■ SOURCE DOCUMENT ■
====

3. On the other hand, there are other, perhaps even stronger reasons not to keep under wraps information pertaining to a President presumed by Justice Department policy to be immune from indictment. This came up during the Watergate investigation as well.
4. A second lesson pertains to something I've argued, which is that impeachment proceedings in the House, practically speaking, need to wait until Mueller's report is conveyed to Congress. I may have been mistaken about this. In effect, it leads to the House....
5....depending on Mueller to do all its investigatory work. As @batesunlv says, it creates "...a system in which the executive branch can investigate but cannot prosecute, whereas the legislative branch can impeach but, at least for now, will not investigate."
6. @YAppelbaum noted this in his Atlantic piece arguing for starting a House impeachment proceeding not long ago. theatlantic.com/magazine/archi…
7. The zeal of House Judiciary Committee Republicans is a complication. Most of them will defend Trump ferociously no matter what is established about Russia, corruption, self-enrichment, or anything else, something that was less true of House Republicans and Nixon by 1974.

====

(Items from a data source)
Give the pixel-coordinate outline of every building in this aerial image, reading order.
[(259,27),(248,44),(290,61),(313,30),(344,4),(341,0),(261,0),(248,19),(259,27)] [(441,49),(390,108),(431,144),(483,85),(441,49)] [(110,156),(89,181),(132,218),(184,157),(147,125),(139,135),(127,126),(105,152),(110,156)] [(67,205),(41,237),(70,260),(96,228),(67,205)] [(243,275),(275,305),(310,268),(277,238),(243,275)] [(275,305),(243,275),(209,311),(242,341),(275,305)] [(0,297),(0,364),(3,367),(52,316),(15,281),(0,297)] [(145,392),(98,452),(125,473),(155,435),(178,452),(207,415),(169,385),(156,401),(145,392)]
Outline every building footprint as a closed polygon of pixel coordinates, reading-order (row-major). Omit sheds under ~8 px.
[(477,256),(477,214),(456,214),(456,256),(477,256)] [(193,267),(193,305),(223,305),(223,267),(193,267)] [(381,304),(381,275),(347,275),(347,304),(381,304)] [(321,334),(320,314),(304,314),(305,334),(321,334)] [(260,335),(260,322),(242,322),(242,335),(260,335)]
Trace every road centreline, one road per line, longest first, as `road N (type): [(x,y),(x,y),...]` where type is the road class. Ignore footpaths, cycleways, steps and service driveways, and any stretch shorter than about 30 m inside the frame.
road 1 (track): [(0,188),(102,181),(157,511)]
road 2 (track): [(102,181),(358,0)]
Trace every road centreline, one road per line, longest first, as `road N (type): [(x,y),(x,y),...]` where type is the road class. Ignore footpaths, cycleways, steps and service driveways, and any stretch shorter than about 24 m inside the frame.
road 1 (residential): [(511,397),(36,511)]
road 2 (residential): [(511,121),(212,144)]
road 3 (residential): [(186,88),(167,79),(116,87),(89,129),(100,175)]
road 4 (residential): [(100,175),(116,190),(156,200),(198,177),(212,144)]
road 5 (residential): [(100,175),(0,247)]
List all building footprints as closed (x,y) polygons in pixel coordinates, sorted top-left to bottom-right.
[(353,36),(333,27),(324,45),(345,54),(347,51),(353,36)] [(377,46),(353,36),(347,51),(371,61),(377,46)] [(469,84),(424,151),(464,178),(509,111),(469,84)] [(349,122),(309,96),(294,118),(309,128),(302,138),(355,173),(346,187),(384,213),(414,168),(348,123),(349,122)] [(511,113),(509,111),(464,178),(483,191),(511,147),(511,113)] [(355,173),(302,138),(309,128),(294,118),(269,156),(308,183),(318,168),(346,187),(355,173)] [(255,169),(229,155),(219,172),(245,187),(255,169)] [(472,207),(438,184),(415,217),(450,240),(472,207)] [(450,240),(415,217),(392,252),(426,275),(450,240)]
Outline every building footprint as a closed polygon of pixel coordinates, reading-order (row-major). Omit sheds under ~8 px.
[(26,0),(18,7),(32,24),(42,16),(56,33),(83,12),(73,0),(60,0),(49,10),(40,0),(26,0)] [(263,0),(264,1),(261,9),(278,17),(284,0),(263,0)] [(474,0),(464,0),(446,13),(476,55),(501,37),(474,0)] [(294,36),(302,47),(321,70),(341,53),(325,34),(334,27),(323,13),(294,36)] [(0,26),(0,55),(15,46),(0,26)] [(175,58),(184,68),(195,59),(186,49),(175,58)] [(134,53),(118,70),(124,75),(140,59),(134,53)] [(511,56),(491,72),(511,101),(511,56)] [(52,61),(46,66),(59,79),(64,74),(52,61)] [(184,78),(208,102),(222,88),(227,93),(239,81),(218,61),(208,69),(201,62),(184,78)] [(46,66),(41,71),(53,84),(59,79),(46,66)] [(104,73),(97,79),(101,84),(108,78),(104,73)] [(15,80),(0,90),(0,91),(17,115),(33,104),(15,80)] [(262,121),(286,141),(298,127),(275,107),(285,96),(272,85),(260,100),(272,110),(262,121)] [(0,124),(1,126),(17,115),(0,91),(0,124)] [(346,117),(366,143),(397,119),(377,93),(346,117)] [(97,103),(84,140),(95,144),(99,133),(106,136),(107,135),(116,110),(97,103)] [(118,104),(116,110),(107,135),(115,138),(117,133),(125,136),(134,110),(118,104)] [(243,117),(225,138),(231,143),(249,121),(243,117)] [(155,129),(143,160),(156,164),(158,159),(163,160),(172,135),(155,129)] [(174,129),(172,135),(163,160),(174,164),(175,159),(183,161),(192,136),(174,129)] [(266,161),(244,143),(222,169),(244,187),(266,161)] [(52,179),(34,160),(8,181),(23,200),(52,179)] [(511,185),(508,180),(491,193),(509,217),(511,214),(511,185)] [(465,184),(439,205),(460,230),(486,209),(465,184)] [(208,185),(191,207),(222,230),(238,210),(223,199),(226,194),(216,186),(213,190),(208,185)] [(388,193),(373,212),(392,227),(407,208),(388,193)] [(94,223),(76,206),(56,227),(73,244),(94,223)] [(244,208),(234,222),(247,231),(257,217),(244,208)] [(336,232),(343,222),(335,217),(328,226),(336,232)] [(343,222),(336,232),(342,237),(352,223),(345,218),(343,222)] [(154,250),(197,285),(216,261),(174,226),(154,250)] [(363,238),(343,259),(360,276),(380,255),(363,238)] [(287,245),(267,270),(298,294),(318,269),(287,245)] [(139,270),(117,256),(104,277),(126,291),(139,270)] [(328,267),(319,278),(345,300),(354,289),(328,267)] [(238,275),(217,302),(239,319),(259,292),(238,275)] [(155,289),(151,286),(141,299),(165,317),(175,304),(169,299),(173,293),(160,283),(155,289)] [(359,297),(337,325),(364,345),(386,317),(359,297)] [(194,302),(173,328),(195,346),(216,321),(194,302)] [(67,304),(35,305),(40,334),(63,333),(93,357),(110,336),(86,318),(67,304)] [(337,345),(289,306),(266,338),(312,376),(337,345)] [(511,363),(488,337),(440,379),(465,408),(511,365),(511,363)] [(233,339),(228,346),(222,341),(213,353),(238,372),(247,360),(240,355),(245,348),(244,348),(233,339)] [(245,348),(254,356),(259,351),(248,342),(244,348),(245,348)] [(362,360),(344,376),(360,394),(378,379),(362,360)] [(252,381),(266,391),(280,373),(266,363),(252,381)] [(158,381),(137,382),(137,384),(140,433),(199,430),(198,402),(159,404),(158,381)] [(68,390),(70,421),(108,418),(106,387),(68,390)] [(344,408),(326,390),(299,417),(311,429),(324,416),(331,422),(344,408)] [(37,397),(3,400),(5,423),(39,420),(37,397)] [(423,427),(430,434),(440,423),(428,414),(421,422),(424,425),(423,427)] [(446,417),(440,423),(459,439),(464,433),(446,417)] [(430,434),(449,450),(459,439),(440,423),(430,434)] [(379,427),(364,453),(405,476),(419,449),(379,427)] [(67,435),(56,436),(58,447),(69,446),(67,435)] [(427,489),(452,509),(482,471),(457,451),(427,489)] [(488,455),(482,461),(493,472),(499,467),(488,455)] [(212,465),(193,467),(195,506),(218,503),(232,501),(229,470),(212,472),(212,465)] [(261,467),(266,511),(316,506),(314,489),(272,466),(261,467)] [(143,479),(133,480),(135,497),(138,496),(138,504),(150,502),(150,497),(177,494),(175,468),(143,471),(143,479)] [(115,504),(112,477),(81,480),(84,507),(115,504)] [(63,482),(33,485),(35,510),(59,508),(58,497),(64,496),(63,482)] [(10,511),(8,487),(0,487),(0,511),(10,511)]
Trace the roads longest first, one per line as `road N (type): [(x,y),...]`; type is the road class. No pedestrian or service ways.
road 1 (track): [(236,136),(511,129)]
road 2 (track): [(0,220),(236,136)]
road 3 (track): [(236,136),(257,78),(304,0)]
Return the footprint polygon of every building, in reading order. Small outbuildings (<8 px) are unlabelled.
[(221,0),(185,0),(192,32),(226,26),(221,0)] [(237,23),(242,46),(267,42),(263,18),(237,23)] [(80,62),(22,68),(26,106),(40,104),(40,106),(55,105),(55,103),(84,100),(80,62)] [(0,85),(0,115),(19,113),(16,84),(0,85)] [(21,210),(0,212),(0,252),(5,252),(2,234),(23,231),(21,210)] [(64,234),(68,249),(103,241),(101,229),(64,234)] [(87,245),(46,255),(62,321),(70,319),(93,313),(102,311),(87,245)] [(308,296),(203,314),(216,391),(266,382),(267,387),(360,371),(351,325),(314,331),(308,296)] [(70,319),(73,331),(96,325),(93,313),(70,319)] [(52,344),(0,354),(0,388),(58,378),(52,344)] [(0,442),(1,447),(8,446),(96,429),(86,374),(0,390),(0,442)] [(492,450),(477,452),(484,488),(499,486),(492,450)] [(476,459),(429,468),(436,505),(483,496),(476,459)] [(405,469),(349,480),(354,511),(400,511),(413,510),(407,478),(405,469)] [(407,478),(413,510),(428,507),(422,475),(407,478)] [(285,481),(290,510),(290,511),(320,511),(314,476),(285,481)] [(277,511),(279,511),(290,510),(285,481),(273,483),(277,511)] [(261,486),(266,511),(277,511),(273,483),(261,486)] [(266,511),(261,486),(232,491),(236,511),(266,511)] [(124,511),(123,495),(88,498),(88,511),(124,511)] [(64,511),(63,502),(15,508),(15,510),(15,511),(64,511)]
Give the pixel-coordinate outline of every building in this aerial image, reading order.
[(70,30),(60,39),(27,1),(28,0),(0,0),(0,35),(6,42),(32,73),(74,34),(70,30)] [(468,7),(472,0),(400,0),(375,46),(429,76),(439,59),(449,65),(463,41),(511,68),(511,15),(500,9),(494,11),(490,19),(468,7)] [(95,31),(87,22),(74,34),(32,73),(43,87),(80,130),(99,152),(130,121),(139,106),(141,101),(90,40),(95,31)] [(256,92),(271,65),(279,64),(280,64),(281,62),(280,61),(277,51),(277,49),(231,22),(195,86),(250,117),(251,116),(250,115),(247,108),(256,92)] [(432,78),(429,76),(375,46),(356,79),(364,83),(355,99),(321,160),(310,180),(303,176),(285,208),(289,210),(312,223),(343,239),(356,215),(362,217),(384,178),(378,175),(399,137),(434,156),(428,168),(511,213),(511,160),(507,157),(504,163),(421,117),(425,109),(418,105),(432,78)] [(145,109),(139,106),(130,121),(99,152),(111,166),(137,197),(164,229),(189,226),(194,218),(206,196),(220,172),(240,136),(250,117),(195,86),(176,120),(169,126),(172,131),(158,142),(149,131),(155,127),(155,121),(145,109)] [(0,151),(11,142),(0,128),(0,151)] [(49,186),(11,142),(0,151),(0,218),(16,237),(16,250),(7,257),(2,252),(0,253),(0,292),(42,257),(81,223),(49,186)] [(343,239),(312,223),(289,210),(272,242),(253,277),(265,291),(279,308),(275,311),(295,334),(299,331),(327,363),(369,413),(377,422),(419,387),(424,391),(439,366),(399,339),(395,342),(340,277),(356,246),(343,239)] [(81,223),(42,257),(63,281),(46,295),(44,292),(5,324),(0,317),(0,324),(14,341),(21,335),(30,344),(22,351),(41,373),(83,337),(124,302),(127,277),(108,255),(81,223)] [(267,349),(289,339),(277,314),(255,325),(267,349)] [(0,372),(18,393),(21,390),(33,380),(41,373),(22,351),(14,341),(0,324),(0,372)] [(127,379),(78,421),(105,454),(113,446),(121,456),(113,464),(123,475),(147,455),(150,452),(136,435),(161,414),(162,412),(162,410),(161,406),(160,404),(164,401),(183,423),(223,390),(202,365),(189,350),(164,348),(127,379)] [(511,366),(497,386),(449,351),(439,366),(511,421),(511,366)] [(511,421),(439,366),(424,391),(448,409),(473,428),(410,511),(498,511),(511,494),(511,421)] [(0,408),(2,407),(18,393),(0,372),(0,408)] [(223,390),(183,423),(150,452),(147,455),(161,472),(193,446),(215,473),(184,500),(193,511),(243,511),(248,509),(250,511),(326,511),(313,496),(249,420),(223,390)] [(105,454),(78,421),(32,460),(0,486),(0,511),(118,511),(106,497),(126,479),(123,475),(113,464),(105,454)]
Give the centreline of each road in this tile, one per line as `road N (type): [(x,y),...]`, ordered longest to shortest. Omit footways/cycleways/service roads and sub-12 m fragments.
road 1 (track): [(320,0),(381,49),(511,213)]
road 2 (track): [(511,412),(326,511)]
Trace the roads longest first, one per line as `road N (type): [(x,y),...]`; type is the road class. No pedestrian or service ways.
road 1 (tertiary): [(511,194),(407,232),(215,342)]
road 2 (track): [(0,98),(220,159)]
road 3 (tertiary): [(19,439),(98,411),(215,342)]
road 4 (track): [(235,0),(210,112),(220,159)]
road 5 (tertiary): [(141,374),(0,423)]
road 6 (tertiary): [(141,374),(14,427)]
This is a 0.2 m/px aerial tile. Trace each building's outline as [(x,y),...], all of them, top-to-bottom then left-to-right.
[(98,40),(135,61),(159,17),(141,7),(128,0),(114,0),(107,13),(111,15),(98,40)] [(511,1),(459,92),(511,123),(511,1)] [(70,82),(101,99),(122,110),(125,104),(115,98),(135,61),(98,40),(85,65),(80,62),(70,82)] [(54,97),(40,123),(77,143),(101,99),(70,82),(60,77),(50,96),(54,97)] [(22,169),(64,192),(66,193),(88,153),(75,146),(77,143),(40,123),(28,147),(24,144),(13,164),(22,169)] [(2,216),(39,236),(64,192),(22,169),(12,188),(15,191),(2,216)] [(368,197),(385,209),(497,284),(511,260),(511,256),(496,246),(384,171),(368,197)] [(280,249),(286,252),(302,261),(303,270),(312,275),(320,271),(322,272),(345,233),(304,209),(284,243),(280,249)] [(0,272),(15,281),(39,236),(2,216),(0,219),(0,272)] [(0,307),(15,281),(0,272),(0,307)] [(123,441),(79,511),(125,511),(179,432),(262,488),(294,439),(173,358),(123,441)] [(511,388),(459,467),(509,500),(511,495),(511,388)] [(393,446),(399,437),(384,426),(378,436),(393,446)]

====

■ LIST OF TASKS ■
a: Answer these questions about the impeachment thread:
(i) What does Justice Department policy presume about a President?
(ii) Whose Atlantic piece argued for starting a House impeachment proceeding?
(iii) Which House committee's Republicans are called a complication?
b: Carry on the impeachment thread from the point where the text stops.
These items have nothing to do with the impeachment thread.

■ SOLVED PROBLEMS ■
a:
(i) A President is presumed to be immune from indictment.
(ii) @YAppelbaum's.
(iii) The House Judiciary Committee.

b:
8. This ties into the third lesson. Bates describes this as being about the disputes and distrust inevitable in the investigation of a President. The comprehensive bad faith of this President, though, makes these both more numerous & more serious than they would otherwise be.
9. The subpoenas just authorized by the House Judiciary Committee for the Mueller report illustrate a basic mistrust: namely, that the Trump-appointed Attorney General will not be less interested in disclosure than he'll be in protecting Trump.
10. This is what Trump demanded -- often, loudly, and publicly -- of his last Attorney General, and William Barr has in his past indicated he would find this rule congenial, for whatever reason. Added to the zeal of partisans to defend their Leader would be any disagreements...
11... among members of Mueller's team, for example on Mueller's peculiar decision not to insist on questioning Trump directly, and disagreements among Democrats in Congress, some of whom remain intimidated by Trumper Republicans and the prospect of impeachment, and others...
12... who fancy themselves clear-eyed and hard-headed enough to bet everything on the next election campaign. This, in our campaign-centric political culture, is what partisans of any stripe usually want to do, because it is what they know.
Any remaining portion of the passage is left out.